2. Will shortening the ATX plug's cables do much good to my rails (+5V is at 4.6-4.9V, and the 3.3 is at ~3.5V)
3. My sys consists of DVD,CD-RW,3x7200 HDDs, 3.5" floppy. I'm curious about my +12V rail. I'll be going fully watercooled shortly, and assuming I'll have 6x120mm fans (0.5A each) and 2x80mm (0,15A each) plus a neon or two, so that'll be like ~3,5A more for the +12V, will my psu be able to take that (it did with 2x120, 2x80) or will it just FRY?
4. What is the aproximate power consumption on +12V for 7200rpm, dvds, cd-rs
5. What the +5
In general, is it worth to make that 600W PSU (assuming the trick is possible with all the rails) just for having a power reserve. What are the real advantageous (apart from the obvious)...
 
hi witchhunter, welcome to the forums!

Unfortunately, it's not possible to combine power supplies like that- the power ratings do not 'add'. But, you can do something almost as good- join them to start simultaneously! You can hook your motherboard up to one of them and all your fans/drives/etc up to the other one.
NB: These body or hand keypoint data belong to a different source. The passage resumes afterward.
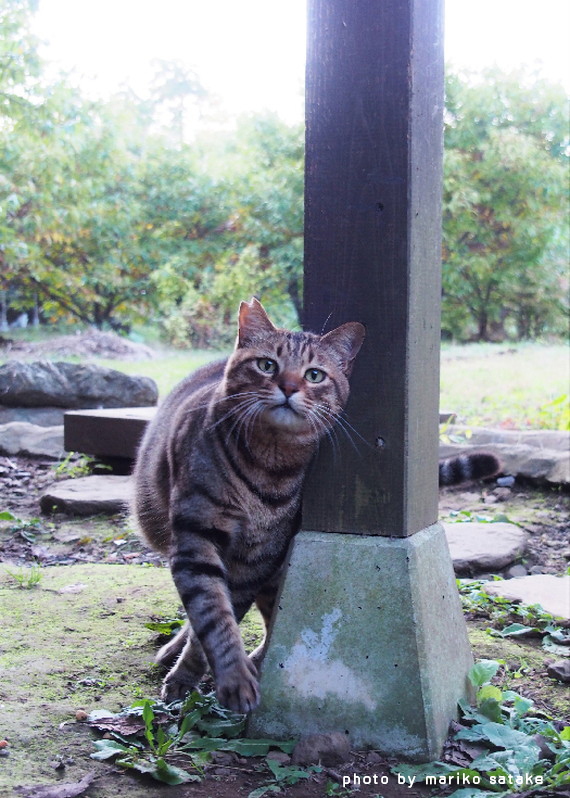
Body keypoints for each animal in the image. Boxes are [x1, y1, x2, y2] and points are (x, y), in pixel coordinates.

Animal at [133, 300, 364, 712]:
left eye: (315, 375)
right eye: (267, 365)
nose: (288, 387)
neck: (269, 465)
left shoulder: (257, 558)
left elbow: (215, 622)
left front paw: (202, 673)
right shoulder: (196, 538)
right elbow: (212, 615)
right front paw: (229, 678)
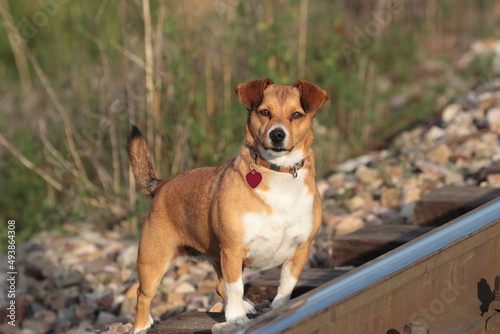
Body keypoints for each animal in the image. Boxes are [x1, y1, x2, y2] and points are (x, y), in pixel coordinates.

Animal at [127, 77, 326, 332]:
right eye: (264, 112)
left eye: (296, 115)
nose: (277, 135)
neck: (278, 171)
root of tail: (163, 184)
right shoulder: (232, 251)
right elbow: (235, 287)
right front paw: (235, 318)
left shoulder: (301, 249)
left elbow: (286, 285)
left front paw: (279, 309)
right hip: (153, 263)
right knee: (143, 296)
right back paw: (142, 326)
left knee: (219, 286)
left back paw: (247, 306)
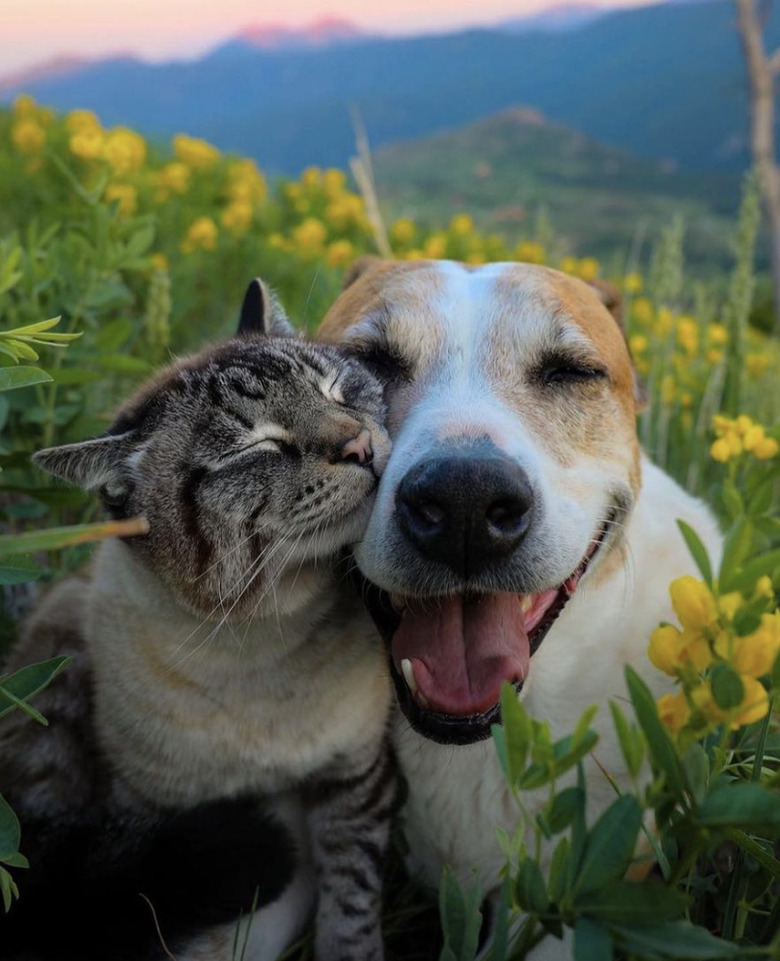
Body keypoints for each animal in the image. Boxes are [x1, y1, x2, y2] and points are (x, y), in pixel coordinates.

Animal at [1, 280, 396, 960]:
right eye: (259, 447)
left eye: (340, 390)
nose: (362, 446)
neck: (257, 640)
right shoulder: (153, 807)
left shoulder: (354, 779)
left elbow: (350, 911)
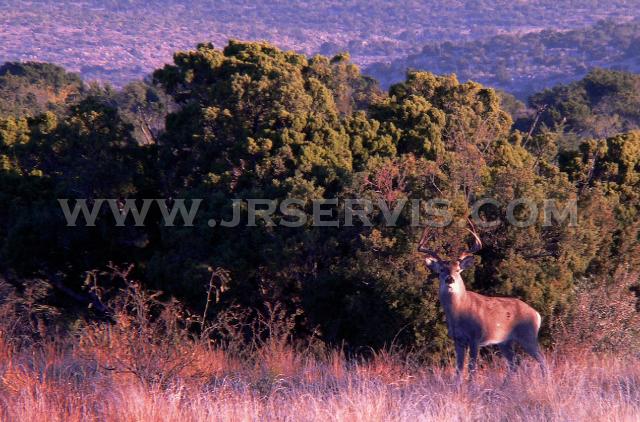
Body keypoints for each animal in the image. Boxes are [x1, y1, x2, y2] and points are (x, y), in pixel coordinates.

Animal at [420, 226, 544, 380]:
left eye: (458, 270)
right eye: (442, 269)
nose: (450, 279)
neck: (460, 312)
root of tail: (537, 314)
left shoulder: (476, 337)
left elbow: (472, 368)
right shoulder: (458, 339)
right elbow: (459, 369)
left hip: (528, 335)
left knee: (542, 360)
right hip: (505, 342)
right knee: (514, 365)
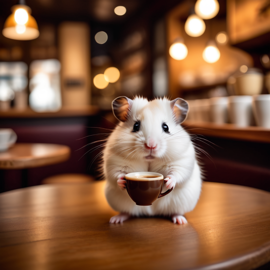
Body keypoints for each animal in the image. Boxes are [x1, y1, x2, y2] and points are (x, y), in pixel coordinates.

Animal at [102, 96, 201, 225]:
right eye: (136, 126)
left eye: (166, 127)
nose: (151, 145)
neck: (149, 159)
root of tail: (151, 213)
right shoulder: (115, 161)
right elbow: (117, 175)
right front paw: (122, 182)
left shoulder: (181, 161)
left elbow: (176, 174)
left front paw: (168, 182)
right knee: (127, 212)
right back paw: (116, 220)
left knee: (176, 212)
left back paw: (180, 221)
Net result is almos the same thing as having one real 600watter!

check out

this thread for info on how to do it.:D
 
I thank you for the thread as well as I have cut an opening for the psu and need to install it somehow. You have provided the answer. Thank You.:)
 
Nice to be here, thanks.

Still, yes I know how to make them start simultaneously, but on the other hand, there'sthis article about joining PSU. I also know, that you can join single rails, let's say +5V from on and +5V from the other. And serially you'll get 10V 30A, parallerly (spel?) it'll be +5V 60A. And what I as thinking was to join all the rails from the psu, and with this I had doubts whether it'd work. So, why not?
 
Welcome to the forums.

If you carefully read the Procooling article, you'll note that the method used id for 2 AT PSUs, not ATX. You really don't want to try it with ATX PSUs.